Beto was most apologetic that the correct jacket hadn’t arrived
As it was, it took quite awhile to source another jacket for Des, which, Beto said, he would ship by express post at his cost, directly to the Palace Hotel in Frederico Westphalen, by Wednesday.
So, I paid for both jackets with cash (after some stuffing around with our Visa cards, which the swipe machine wouldn’t accept), while Des was having an animated conversation with a Federal Police Officer, who also had a BMW 1200 GSA. The cop said that his wife will only go with him on a motorbike trip if their insurance covers a medi-vac helicopter, to pick her up if she breaks a fingernail. The cop is also heading down to Ushuaia in December. (Will she be coming?)
He was telling Des, when he first purchased his BMW bike, he had to take it to the registrar of motor vehicles to have it registered in his name. He flicked the side stand down with his boot, but unbeknown to him, it had retracted. He said this is the only time in his life, he was very happy to be such a large man. Using all his strength, he managed to stop the bike from falling completely and doing a lot of damage to the new car next to it. The car only sustained a minor scratch. But the cop put the side stand down again, properly this time, calmly dismounted, took his helmet off and yelled at the top of his voice to the bike. “I’M THE BOSS”.
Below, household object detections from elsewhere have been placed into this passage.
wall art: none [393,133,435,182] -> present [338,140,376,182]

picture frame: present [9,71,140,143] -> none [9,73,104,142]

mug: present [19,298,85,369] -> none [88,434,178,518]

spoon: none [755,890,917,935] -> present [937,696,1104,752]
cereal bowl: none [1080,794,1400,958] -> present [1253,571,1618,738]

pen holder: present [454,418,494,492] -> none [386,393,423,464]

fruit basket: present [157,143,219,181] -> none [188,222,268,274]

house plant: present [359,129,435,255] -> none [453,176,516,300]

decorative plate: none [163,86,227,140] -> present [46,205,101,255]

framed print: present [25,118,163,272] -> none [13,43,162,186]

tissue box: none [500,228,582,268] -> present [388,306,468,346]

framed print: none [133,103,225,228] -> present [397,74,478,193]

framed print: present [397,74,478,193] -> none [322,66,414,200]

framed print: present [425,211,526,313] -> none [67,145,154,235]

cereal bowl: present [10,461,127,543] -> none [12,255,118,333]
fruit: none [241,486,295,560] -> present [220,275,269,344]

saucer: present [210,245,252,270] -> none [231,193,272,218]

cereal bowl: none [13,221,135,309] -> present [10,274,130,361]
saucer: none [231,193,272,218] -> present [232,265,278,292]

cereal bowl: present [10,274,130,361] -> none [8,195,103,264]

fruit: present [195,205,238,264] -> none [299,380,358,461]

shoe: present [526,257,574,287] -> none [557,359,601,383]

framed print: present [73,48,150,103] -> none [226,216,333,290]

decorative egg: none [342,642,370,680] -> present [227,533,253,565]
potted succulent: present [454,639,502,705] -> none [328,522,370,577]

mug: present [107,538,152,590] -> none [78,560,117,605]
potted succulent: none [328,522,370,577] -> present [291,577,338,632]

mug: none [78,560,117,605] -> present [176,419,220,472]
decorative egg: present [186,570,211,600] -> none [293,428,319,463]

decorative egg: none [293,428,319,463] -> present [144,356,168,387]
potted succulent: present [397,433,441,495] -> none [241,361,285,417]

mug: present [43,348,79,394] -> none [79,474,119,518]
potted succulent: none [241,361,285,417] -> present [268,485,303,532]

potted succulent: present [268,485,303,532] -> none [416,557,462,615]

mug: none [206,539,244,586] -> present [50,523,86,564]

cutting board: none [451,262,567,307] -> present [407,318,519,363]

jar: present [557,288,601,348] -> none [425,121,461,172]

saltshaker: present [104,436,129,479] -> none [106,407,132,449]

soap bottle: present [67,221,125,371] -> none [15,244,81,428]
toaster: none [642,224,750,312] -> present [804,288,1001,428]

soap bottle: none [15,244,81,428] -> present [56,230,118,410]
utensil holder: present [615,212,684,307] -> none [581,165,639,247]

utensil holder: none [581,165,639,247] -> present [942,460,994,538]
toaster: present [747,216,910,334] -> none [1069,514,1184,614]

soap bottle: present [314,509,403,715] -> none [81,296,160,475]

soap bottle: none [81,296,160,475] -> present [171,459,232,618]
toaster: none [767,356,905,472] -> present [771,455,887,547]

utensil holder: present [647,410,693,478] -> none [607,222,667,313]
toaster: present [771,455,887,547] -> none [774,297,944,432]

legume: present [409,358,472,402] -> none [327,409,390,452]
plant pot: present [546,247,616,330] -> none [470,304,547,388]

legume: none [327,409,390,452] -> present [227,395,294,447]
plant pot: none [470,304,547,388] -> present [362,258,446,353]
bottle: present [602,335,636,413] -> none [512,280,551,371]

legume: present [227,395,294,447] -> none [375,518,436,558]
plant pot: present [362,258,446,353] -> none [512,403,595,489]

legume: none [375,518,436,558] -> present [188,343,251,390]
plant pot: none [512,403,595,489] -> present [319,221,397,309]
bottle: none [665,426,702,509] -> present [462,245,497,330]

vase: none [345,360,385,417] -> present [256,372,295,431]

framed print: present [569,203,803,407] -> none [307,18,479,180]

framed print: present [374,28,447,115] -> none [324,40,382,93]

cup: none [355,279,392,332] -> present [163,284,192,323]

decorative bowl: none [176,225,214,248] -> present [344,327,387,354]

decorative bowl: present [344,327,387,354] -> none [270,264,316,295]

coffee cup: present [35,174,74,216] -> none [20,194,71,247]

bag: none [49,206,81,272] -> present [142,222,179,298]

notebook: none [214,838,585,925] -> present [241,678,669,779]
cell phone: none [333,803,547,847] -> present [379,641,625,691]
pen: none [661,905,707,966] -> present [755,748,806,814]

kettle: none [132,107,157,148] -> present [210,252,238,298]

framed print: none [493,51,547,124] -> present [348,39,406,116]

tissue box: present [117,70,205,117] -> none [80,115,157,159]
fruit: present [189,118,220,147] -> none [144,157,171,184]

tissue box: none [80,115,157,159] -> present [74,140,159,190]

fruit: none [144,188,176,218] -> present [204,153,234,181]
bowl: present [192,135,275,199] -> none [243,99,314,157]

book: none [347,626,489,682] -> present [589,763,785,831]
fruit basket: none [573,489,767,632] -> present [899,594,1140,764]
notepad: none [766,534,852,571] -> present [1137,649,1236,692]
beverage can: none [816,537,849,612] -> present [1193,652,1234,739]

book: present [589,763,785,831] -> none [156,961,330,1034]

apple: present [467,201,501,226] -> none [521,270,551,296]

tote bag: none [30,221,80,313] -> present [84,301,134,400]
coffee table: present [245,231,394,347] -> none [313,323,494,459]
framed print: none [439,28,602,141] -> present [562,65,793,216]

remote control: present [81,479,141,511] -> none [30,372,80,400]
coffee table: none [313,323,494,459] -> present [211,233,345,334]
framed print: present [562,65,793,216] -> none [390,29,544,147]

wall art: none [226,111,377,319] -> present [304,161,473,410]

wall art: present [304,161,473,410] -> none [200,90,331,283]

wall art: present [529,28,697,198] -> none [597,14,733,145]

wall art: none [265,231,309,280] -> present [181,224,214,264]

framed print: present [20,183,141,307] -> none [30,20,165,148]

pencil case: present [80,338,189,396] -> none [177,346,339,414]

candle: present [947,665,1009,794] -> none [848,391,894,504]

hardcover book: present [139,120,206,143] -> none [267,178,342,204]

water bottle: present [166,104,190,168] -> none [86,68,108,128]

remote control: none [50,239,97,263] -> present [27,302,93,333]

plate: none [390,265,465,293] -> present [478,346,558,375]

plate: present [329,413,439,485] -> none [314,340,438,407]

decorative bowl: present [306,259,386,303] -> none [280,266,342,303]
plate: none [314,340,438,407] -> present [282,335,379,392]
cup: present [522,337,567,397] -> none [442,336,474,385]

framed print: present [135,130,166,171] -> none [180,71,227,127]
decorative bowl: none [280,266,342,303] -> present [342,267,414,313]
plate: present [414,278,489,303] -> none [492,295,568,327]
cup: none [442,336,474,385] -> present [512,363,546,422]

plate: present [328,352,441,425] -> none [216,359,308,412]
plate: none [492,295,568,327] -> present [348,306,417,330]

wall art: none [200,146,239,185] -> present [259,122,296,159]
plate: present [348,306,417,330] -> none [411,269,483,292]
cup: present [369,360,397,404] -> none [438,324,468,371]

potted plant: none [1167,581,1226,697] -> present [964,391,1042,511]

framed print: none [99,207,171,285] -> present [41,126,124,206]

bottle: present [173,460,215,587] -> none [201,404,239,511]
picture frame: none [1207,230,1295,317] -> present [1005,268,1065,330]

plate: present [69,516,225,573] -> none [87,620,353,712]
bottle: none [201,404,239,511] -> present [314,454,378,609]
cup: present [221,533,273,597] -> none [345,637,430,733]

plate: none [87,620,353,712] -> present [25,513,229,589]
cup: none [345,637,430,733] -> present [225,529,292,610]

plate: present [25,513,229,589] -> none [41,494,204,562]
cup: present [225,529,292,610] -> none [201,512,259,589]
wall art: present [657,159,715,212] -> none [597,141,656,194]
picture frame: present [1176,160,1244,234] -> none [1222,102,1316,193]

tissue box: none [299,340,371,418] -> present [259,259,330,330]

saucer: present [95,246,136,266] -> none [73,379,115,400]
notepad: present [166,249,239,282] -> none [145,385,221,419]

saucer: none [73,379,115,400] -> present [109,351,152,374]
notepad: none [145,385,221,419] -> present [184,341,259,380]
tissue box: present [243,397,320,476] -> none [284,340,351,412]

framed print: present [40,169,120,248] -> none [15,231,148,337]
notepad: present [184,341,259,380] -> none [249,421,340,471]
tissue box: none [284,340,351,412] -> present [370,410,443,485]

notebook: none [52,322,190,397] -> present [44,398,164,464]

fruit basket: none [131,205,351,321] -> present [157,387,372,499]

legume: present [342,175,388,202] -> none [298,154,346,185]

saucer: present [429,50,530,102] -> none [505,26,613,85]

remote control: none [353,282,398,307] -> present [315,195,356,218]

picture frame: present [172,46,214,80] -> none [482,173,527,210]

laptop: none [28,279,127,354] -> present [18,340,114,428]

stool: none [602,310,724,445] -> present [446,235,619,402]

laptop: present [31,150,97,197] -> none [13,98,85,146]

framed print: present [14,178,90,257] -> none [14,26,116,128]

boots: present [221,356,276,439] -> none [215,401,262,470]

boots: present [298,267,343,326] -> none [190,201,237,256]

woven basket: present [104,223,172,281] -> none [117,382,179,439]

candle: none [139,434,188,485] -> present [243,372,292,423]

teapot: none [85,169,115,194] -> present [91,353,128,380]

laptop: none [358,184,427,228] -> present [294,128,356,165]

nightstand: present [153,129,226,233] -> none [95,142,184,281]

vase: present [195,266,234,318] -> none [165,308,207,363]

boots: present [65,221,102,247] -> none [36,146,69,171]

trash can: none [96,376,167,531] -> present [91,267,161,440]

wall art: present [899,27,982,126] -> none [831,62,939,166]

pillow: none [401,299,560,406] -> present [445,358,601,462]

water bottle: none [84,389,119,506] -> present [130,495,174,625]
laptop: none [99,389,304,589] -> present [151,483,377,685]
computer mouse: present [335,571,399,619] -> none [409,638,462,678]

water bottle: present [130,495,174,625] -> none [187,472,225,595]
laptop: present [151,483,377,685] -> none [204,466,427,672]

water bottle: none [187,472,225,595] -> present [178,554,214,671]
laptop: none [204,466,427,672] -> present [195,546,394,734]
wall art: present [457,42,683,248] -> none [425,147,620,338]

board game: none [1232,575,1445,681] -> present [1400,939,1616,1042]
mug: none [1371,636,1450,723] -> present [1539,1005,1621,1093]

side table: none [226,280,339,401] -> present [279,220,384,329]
We were up early ready for our sight-seeing tour around the city
An open-air bus trip took us all around Porto Alegre a city of about 1.5 million people. It was a worthwhile trip because we saw such a lot of the area, including the Usina do Gasometro which used to be a thermoelectric station, but is now used for concerts and plays, and the huge stadium Olimpico, which hosts the local soccer team, Gremio.
I neglected to take a third back-up camera, which I needed when the batteries died in the two cameras I brought. I also forgot my hat and it was a bright, sunny day. Headache and pink cheeks coming up for sure. Silly me.
We rode through the Rio Guaiba town of Ipanema, unfortunatey, not the beautiful and famous Ipanema, further along the stunning Brazilian coast. Then to the highest point in Porto Alegre, overlooking the city, which was marked with a beautiful church Santuario Mae de Deus (Sanctuary of the Mother of God), with the most magnificent 360 ° views.
Another thing which marred the trip a bit for me, was the fact that the little angels from Bom Jesus School and Anne Frank School, whom we shared the trip with, were grabbing at the low hanging branches, as the bus was motoring along, one of which slapped me in the face and left a nasty, red welt
The tour commentary was in Portuguese and English, but we never heard the English as the kids were having too much fun! All in all not a great day for this little black duck. (Poor Des).
After the open-air bus tour, we went to the Barra Shopping Centre, which we spotted from the bus. It’s the latest shopping complex in Porto Alegre and had a Westfield feel to it. Des was hard at work studying the shopfittings and shopfronts while I purchases some camera batteries and photographed the magnificent Christmas decorations. They really do Christmas well in Brazil.
In the evening we walked to Mercado Publico (Public Market) in the centre of the city, where we had the nicest meal on the balcony at Chale da Praca overlooking the city square. It was our last night in Porto Alegre so we celebrated with a nice bottle of Chilean red wine.
In the morning we lingered just one more time over the delicious buffet breakfast and the view of the Rio Guaiba, then headed for the Largo Vespasiano Julio Veppo, the large bus terminal (with the large name), where our bus was waiting to take us on the 8½ hour trip back to Frederico Westphalen.